Chicken Run
Animated
Released 2000
Voices Mel Gibson, Julia Sawalha, Miranda Richardson, Phil Daniels, Lynn
Ferguson, Tony Haygarth, Jane Horrocks, Timothy Spall, Imelda Staunton, Benjamin Whitrow
Directed by Nick Park, Peter Lord
Mrs. Tweedy isn't fooling. Despite her twee British name, she's not a nice little old lady chicken farmer. She means business. Early in "Chicken Run," she singles out a chicken who hasn't been laying its daily egg and condemns it to a chopping block. Since this is an animated film, we expect a joke and a close escape. Not a chance. The chicken gets its head chopped off, the other chickens hear the sickening thud of the ax--and later, in case there's the slightest shred of doubt about what happened, we see chicken bones. So it truly is a matter of life and death for the chickens to escape from the Tweedy Chicken Farm in "Chicken Run," a magical new animated film that looks and sounds like no other. Like the otherwise completely different "Babe," this is a movie that uses animals as surrogates for our hopes and fears, and as the chickens run through one failed escape attempt after another, the charm of the movie wins us over.
The film opens as a spoof on World War II prison pictures such as "The Great Escape" and "Stalag 17". Most of the chickens are happy with captivity and free meals ("Chicken feed!
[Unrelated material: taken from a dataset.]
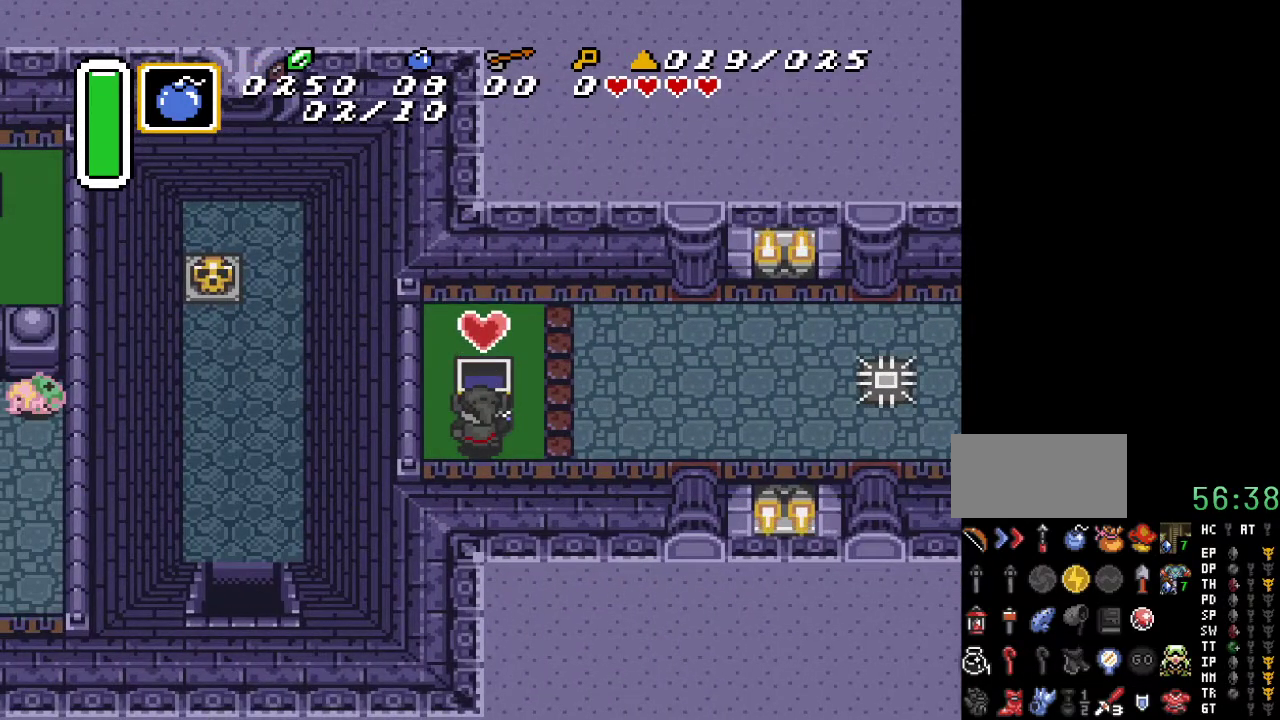
{"buttons": ["A", "DPAD_RIGHT"], "events": [[67, "DPAD_DOWN", "down"], [350, "DPAD_DOWN", "up"], [433, "A", "down"]]}
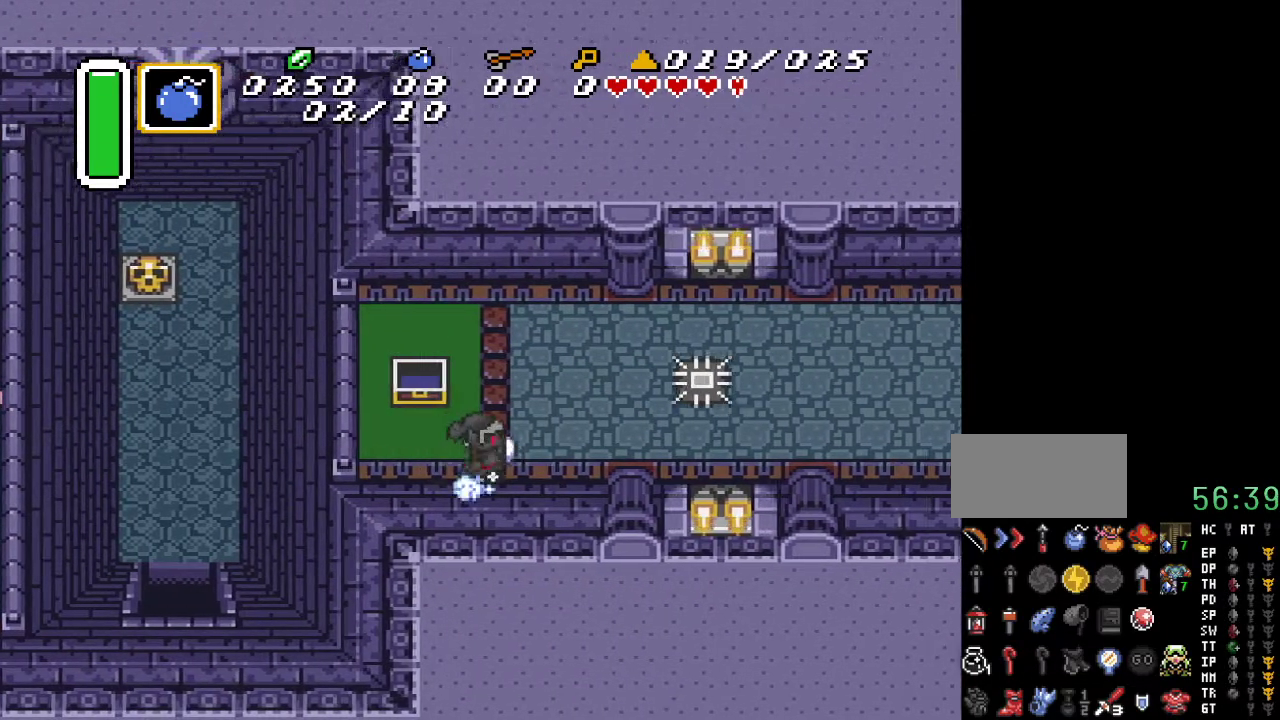
{"buttons": ["A"], "events": [[250, "DPAD_RIGHT", "up"]]}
My favorite!"), but one named Ginger has pluck, and tries one escape attempt after another, always being hurled into the coal hole for a week as her punishment. Her cause grows more urgent when Mrs. Tweedy (voiced by Miranda Richardson) decides to phase out the egg operation and turn all of her chickens into chicken pies. Then a godsend arrives: Rocky the Flying Rooster (voiced by Mel Gibson), an American bird who is on the run from a circus.
"Chicken Run" is not only funny and wicked, clever and visually inventive, but . . . kind and sweet. Tender and touching. It's a movie made by men, not machines, and at the end you don't feel wrung out or manipulated, but cheerful and (I know this sounds strange) more hopeful.